Task directions ▸ For the entries below, the result should be an exact transcription of the lines from the one with "the dog in water at (x=404, y=156), 22.34" up to and including the one with "the yellow sunflower at (300,296), 4210", and only those.
BEGIN
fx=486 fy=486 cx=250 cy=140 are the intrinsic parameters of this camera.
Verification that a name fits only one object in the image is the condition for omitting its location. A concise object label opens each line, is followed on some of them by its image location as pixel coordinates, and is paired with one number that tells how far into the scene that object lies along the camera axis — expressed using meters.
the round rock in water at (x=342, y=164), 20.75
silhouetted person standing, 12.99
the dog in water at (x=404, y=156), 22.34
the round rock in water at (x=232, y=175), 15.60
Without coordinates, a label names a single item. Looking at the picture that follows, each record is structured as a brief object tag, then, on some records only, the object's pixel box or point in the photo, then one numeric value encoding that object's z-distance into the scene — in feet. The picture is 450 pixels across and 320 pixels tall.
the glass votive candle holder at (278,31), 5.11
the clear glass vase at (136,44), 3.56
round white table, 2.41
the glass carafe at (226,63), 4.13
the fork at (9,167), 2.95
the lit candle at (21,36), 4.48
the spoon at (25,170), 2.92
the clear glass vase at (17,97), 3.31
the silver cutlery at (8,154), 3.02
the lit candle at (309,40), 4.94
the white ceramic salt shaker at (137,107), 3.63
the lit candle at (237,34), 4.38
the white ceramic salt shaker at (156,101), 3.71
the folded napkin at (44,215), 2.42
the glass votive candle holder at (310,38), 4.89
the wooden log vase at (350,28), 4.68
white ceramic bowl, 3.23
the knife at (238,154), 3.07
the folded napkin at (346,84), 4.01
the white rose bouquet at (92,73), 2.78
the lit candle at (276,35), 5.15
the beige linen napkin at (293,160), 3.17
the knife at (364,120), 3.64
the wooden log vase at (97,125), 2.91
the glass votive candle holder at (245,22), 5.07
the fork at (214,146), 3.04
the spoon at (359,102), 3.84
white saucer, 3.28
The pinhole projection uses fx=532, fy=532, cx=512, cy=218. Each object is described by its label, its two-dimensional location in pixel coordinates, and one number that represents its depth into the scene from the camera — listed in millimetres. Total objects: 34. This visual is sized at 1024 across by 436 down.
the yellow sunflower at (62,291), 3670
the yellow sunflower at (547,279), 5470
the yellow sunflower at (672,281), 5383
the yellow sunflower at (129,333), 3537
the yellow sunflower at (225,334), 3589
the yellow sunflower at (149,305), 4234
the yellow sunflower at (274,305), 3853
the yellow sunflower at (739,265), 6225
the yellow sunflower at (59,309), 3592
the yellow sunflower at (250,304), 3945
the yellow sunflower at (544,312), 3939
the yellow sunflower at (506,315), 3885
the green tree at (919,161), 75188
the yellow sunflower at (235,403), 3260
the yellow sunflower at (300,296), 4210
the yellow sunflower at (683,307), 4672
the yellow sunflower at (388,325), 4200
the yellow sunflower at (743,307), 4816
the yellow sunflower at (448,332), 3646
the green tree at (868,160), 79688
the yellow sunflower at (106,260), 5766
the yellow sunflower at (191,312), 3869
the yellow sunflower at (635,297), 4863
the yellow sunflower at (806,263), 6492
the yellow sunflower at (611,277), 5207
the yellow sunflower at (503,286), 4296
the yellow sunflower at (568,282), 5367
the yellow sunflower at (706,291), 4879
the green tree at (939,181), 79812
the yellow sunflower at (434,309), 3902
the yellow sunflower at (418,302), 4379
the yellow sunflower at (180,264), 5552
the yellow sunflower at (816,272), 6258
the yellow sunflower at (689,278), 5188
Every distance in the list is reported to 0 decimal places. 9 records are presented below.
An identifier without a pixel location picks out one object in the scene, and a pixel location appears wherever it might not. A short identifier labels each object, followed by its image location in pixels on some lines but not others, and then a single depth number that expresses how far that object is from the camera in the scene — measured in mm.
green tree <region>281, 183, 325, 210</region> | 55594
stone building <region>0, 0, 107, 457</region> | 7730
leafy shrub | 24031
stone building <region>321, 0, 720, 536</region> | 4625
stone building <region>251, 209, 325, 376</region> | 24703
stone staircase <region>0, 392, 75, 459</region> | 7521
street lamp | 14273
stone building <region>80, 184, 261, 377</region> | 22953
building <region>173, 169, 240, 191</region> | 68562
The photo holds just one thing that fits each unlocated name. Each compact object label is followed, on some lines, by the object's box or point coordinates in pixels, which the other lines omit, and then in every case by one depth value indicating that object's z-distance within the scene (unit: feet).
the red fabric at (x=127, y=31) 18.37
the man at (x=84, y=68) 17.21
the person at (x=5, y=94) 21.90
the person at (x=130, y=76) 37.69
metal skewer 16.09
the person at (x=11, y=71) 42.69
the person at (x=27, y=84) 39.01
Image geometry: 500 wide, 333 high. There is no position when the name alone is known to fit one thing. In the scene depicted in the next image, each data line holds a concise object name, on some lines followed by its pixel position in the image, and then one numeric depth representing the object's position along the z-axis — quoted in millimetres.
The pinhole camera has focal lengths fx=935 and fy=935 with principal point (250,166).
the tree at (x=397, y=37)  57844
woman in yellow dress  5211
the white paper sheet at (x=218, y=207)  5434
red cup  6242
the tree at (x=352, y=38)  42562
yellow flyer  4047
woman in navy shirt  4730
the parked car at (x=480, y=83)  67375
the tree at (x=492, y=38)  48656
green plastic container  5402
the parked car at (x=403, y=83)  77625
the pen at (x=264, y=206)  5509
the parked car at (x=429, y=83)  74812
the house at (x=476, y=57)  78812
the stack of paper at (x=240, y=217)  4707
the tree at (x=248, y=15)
END
Response area ▸
the dog in water at (x=404, y=156), 22.34
the round rock in water at (x=232, y=175), 15.60
Without coordinates, a label names a single item. Looking at the picture that follows, each record is structured as a brief object tag, then, on some records only, the object's pixel box or point in the photo, then one numeric value encoding that object's z-distance into the scene — in feet. The picture is 450 pixels across and 320 pixels tall.
the glass votive candle holder at (278,31), 5.11
the clear glass vase at (136,44), 3.56
round white table, 2.41
the glass carafe at (226,63), 4.13
the fork at (9,167), 2.95
the lit candle at (21,36), 4.48
the spoon at (25,170), 2.92
the clear glass vase at (17,97), 3.31
the silver cutlery at (8,154), 3.02
the lit candle at (309,40), 4.94
the white ceramic salt shaker at (137,107), 3.63
the lit candle at (237,34), 4.38
the white ceramic salt shaker at (156,101), 3.71
the folded napkin at (44,215), 2.42
the glass votive candle holder at (310,38), 4.89
the wooden log vase at (350,28), 4.68
white ceramic bowl, 3.23
the knife at (238,154), 3.07
the folded napkin at (346,84), 4.01
the white rose bouquet at (92,73), 2.78
the lit candle at (276,35), 5.15
the beige linen napkin at (293,160), 3.17
the knife at (364,120), 3.64
the wooden log vase at (97,125), 2.91
the glass votive candle holder at (245,22), 5.07
the fork at (214,146), 3.04
the spoon at (359,102), 3.84
white saucer, 3.28
The pinhole projection uses fx=532, fy=532, cx=512, cy=218. Each object is described by its label, its two-dimensional location in pixel coordinates, and one number that represents its depth into the scene from the camera — listed in millimetres. Total objects: 34. This visual is sized at 1024 across by 436 down.
the yellow sunflower at (62,291), 3670
the yellow sunflower at (547,279), 5470
the yellow sunflower at (672,281), 5383
the yellow sunflower at (129,333), 3537
the yellow sunflower at (225,334), 3589
the yellow sunflower at (149,305), 4234
the yellow sunflower at (274,305), 3853
the yellow sunflower at (739,265), 6225
the yellow sunflower at (59,309), 3592
the yellow sunflower at (250,304), 3945
the yellow sunflower at (544,312), 3939
the yellow sunflower at (506,315), 3885
the green tree at (919,161), 75188
the yellow sunflower at (235,403), 3260
the yellow sunflower at (300,296), 4210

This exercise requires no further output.